→ Exercise:
The lines below must be transcribed exactly as given, with the images removed.

→ Rendered images with source text:
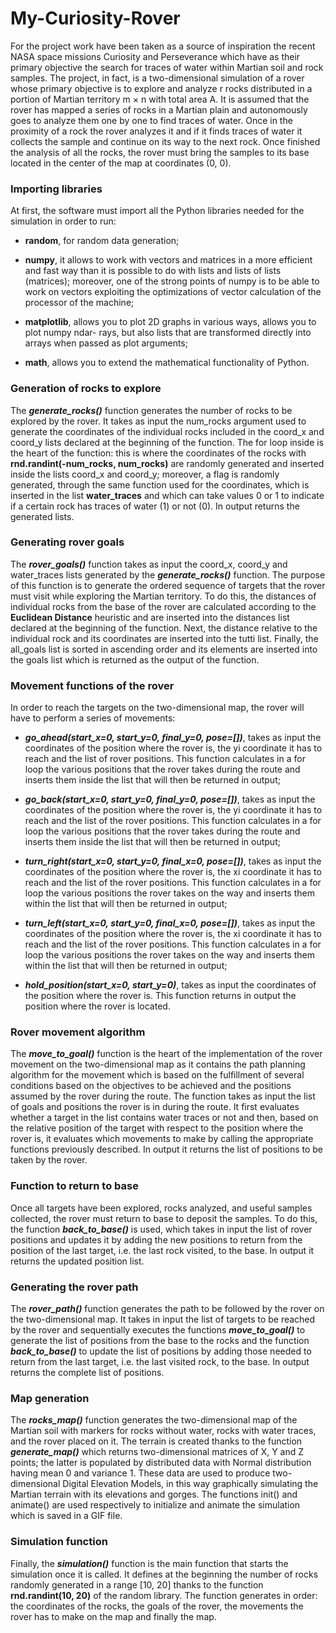 # My-Curiosity-Rover

For the project work have been taken as a source of inspiration the recent NASA space missions Curiosity and Perseverance which have as their primary objective the search for traces of water within Martian soil and rock samples.
The project, in fact, is a two-dimensional simulation of a rover whose primary objective is to explore and analyze r rocks distributed in a portion of Martian territory m × n with total area A.
It is assumed that the rover has mapped a series of rocks in a Martian plain and autonomously goes to analyze them one by one to find traces of water.
Once in the proximity of a rock the rover analyzes it and if it finds traces of water it collects the sample and continue on its way to the next rock. 
Once finished the analysis of all the rocks, the rover must bring the samples to its base located in the center of the map at coordinates (0, 0).

### Importing libraries
At first, the software must import all the Python libraries needed for the simulation in order to run:

* **random**, for random data generation;
  

* **numpy**, it allows to work with vectors and matrices in a more efficient and fast way than it is possible to do with lists and lists of lists (matrices); moreover, one of the strong points of numpy is to be able to work on vectors exploiting the optimizations of vector calculation of the processor of the machine;


* **matplotlib**, allows you to plot 2D graphs in various ways, allows you to plot numpy ndar- rays, but also lists that are transformed directly into arrays when passed as plot arguments;


* **math**, allows you to extend the mathematical functionality of Python.

### Generation of rocks to explore
The **_generate_rocks()_** function generates the number of rocks to be explored by the rover.
It takes as input the num_rocks argument used to generate the coordinates of the individual rocks included in the coord_x and coord_y lists declared at the beginning of the function.
The for loop inside is the heart of the function: this is where the coordinates of the rocks with **rnd.randint(-num_rocks, num_rocks)** are randomly generated and inserted inside the lists coord_x and coord_y; moreover, a flag is randomly generated, through the same function used for the coordinates, which is inserted in the list **water_traces** and which can take values 0 or 1 to indicate if a certain rock has traces of water (1) or not (0). In output returns the generated lists.

### Generating rover goals
The **_rover_goals()_** function takes as input the coord_x, coord_y and water_traces lists generated by the **_generate_rocks()_** function. 
The purpose of this function is to generate the ordered sequence of targets that the rover must visit while exploring the Martian territory.
To do this, the distances of individual rocks from the base of the rover are calculated according to the **Euclidean Distance** heuristic
and are inserted into the distances list declared at the beginning of the function. 
Next, the distance relative to the individual rock and its coordinates are inserted into the tutti list.
Finally, the all_goals list is sorted in ascending order and its elements are inserted into the goals list which is returned as the output of the function.

### Movement functions of the rover
In order to reach the targets on the two-dimensional map, the rover will have to perform a series of movements:

* **_go_ahead(start_x=0, start_y=0, final_y=0, pose=[])_**, takes as input the coordinates of the position where the rover is, the yi coordinate it has to reach and the list of rover positions.
  This function calculates in a for loop the various positions that the rover takes during the route and inserts them inside the list that will then be returned in output;
    

* **_go_back(start_x=0, start_y=0, final_y=0, pose=[])_**, takes as input the coordinates of the position where the rover is, the yi coordinate it has to reach and the list of the rover positions.
  This function calculates in a for loop the various positions that the rover takes during the route and inserts them inside the list that will then be returned in output;
  

* **_turn_right(start_x=0, start_y=0, final_x=0, pose=[])_**, takes as input the coordinates of the position where the rover is, the xi coordinate it has to reach and the list of the rover positions.
  This function calculates in a for loop the various positions the rover takes on the way and inserts them within the list that will then be returned in output;
  

* **_turn_left(start_x=0, start_y=0, final_x=0, pose=[])_**, takes as input the coordinates of the position where the rover is, the xi coordinate it has to reach and the list of the rover positions.
  This function calculates in a for loop the various positions the rover takes on the way and inserts them within the list that will then be returned in output;
  

* **_hold_position(start_x=0, start_y=0)_**, takes as input the coordinates of the position where the rover is.
  This function returns in output the position where the rover is located.
  
### Rover movement algorithm
The **_move_to_goal()_** function is the heart of the implementation of the rover movement on the two-dimensional map as it contains the path planning algorithm for the movement which is based on the fulfillment of several conditions based on the objectives to be achieved and the positions assumed by the rover during the route.
The function takes as input the list of goals and positions the rover is in during the route.
It first evaluates whether a target in the list contains water traces or not and then, based on the relative position of the target with respect to the position where the rover is, it evaluates which movements to make by calling the appropriate functions previously described.
In output it returns the list of positions to be taken by the rover.

### Function to return to base
Once all targets have been explored, rocks analyzed, and useful samples collected, the rover must return to base to deposit the samples.
To do this, the function **_back_to_base()_** is used, which takes in input the list of rover positions and updates it by adding the new positions to return from the position of the last target, i.e. the last rock visited, to the base.
In output it returns the updated position list.

### Generating the rover path
The **_rover_path()_** function generates the path to be followed by the rover on the two-dimensional map.
It takes in input the list of targets to be reached by the rover and sequentially executes the functions **_move_to_goal()_** to generate the list of positions from the base to the rocks and the function **_back_to_base()_** to update the list of positions by adding those needed to return from the last target, i.e. the last visited rock, to the base.
In output returns the complete list of positions.

### Map generation
The **_rocks_map()_** function generates the two-dimensional map of the Martian soil with markers for rocks without water, rocks with water traces, and the rover placed on it.
The terrain is created thanks to the function **_generate_map()_** which returns two-dimensional matrices of X, Y and Z points; the latter is populated by distributed data with Normal distribution having mean 0 and variance 1.
These data are used to produce two-dimensional Digital Elevation Models, in this way graphically simulating the Martian terrain with its elevations and gorges.
The functions init() and animate() are used respectively to initialize and animate the simulation which is saved in a GIF file.

### Simulation function
Finally, the **_simulation()_** function is the main function that starts the simulation once it is called.
It defines at the beginning the number of rocks randomly generated in a range [10, 20] thanks to the function **rnd.randint(10, 20)** of the random library.
The function generates in order: the coordinates of the rocks, the goals of the rover, the movements the rover has to make on the map and finally the map.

→ Your response:
 # My-Curiosity-Rover

For the project work have been taken as a source of inspiration the recent NASA space missions Curiosity and Perseverance which have as their primary objective the search for traces of water within Martian soil and rock samples.
The project, in fact, is a two-dimensional simulation of a rover whose primary objective is to explore and analyze r rocks distributed in a portion of Martian territory m × n with total area A.
It is assumed that the rover has mapped a series of rocks in a Martian plain and autonomously goes to analyze them one by one to find traces of water.
Once in the proximity of a rock the rover analyzes it and if it finds traces of water it collects the sample and continue on its way to the next rock. 
Once finished the analysis of all the rocks, the rover must bring the samples to its base located in the center of the map at coordinates (0, 0).

### Importing libraries
At first, the software must import all the Python libraries needed for the simulation in order to run:

* **random**, for random data generation;
  

* **numpy**, it allows to work with vectors and matrices in a more efficient and fast way than it is possible to do with lists and lists of lists (matrices); moreover, one of the strong points of numpy is to be able to work on vectors exploiting the optimizations of vector calculation of the processor of the machine;


* **matplotlib**, allows you to plot 2D graphs in various ways, allows you to plot numpy ndar- rays, but also lists that are transformed directly into arrays when passed as plot arguments;


* **math**, allows you to extend the mathematical functionality of Python.

### Generation of rocks to explore
The **_generate_rocks()_** function generates the number of rocks to be explored by the rover.
It takes as input the num_rocks argument used to generate the coordinates of the individual rocks included in the coord_x and coord_y lists declared at the beginning of the function.
The for loop inside is the heart of the function: this is where the coordinates of the rocks with **rnd.randint(-num_rocks, num_rocks)** are randomly generated and inserted inside the lists coord_x and coord_y; moreover, a flag is randomly generated, through the same function used for the coordinates, which is inserted in the list **water_traces** and which can take values 0 or 1 to indicate if a certain rock has traces of water (1) or not (0). In output returns the generated lists.

### Generating rover goals
The **_rover_goals()_** function takes as input the coord_x, coord_y and water_traces lists generated by the **_generate_rocks()_** function. 
The purpose of this function is to generate the ordered sequence of targets that the rover must visit while exploring the Martian territory.
To do this, the distances of individual rocks from the base of the rover are calculated according to the **Euclidean Distance** heuristic
and are inserted into the distances list declared at the beginning of the function. 
Next, the distance relative to the individual rock and its coordinates are inserted into the tutti list.
Finally, the all_goals list is sorted in ascending order and its elements are inserted into the goals list which is returned as the output of the function.

### Movement functions of the rover
In order to reach the targets on the two-dimensional map, the rover will have to perform a series of movements:

* **_go_ahead(start_x=0, start_y=0, final_y=0, pose=[])_**, takes as input the coordinates of the position where the rover is, the yi coordinate it has to reach and the list of rover positions.
  This function calculates in a for loop the various positions that the rover takes during the route and inserts them inside the list that will then be returned in output;
    

* **_go_back(start_x=0, start_y=0, final_y=0, pose=[])_**, takes as input the coordinates of the position where the rover is, the yi coordinate it has to reach and the list of the rover positions.
  This function calculates in a for loop the various positions that the rover takes during the route and inserts them inside the list that will then be returned in output;
  

* **_turn_right(start_x=0, start_y=0, final_x=0, pose=[])_**, takes as input the coordinates of the position where the rover is, the xi coordinate it has to reach and the list of the rover positions.
  This function calculates in a for loop the various positions the rover takes on the way and inserts them within the list that will then be returned in output;
  

* **_turn_left(start_x=0, start_y=0, final_x=0, pose=[])_**, takes as input the coordinates of the position where the rover is, the xi coordinate it has to reach and the list of the rover positions.
  This function calculates in a for loop the various positions the rover takes on the way and inserts them within the list that will then be returned in output;
  

* **_hold_position(start_x=0, start_y=0)_**, takes as input the coordinates of the position where the rover is.
  This function returns in output the position where the rover is located.
  
### Rover movement algorithm
The **_move_to_goal()_** function is the heart of the implementation of the rover movement on the two-dimensional map as it contains the path planning algorithm for the movement which is based on the fulfillment of several conditions based on the objectives to be achieved and the positions assumed by the rover during the route.
The function takes as input the list of goals and positions the rover is in during the route.
It first evaluates whether a target in the list contains water traces or not and then, based on the relative position of the target with respect to the position where the rover is, it evaluates which movements to make by calling the appropriate functions previously described.
In output it returns the list of positions to be taken by the rover.

### Function to return to base
Once all targets have been explored, rocks analyzed, and useful samples collected, the rover must return to base to deposit the samples.
To do this, the function **_back_to_base()_** is used, which takes in input the list of rover positions and updates it by adding the new positions to return from the position of the last target, i.e. the last rock visited, to the base.
In output it returns the updated position list.

### Generating the rover path
The **_rover_path()_** function generates the path to be followed by the rover on the two-dimensional map.
It takes in input the list of targets to be reached by the rover and sequentially executes the functions **_move_to_goal()_** to generate the list of positions from the base to the rocks and the function **_back_to_base()_** to update the list of positions by adding those needed to return from the last target, i.e. the last visited rock, to the base.
In output returns the complete list of positions.

### Map generation
The **_rocks_map()_** function generates the two-dimensional map of the Martian soil with markers for rocks without water, rocks with water traces, and the rover placed on it.
The terrain is created thanks to the function **_generate_map()_** which returns two-dimensional matrices of X, Y and Z points; the latter is populated by distributed data with Normal distribution having mean 0 and variance 1.
These data are used to produce two-dimensional Digital Elevation Models, in this way graphically simulating the Martian terrain with its elevations and gorges.
The functions init() and animate() are used respectively to initialize and animate the simulation which is saved in a GIF file.

### Simulation function
Finally, the **_simulation()_** function is the main function that starts the simulation once it is called.
It defines at the beginning the number of rocks randomly generated in a range [10, 20] thanks to the function **rnd.randint(10, 20)** of the random library.
The function generates in order: the coordinates of the rocks, the goals of the rover, the movements the rover has to make on the map and finally the map.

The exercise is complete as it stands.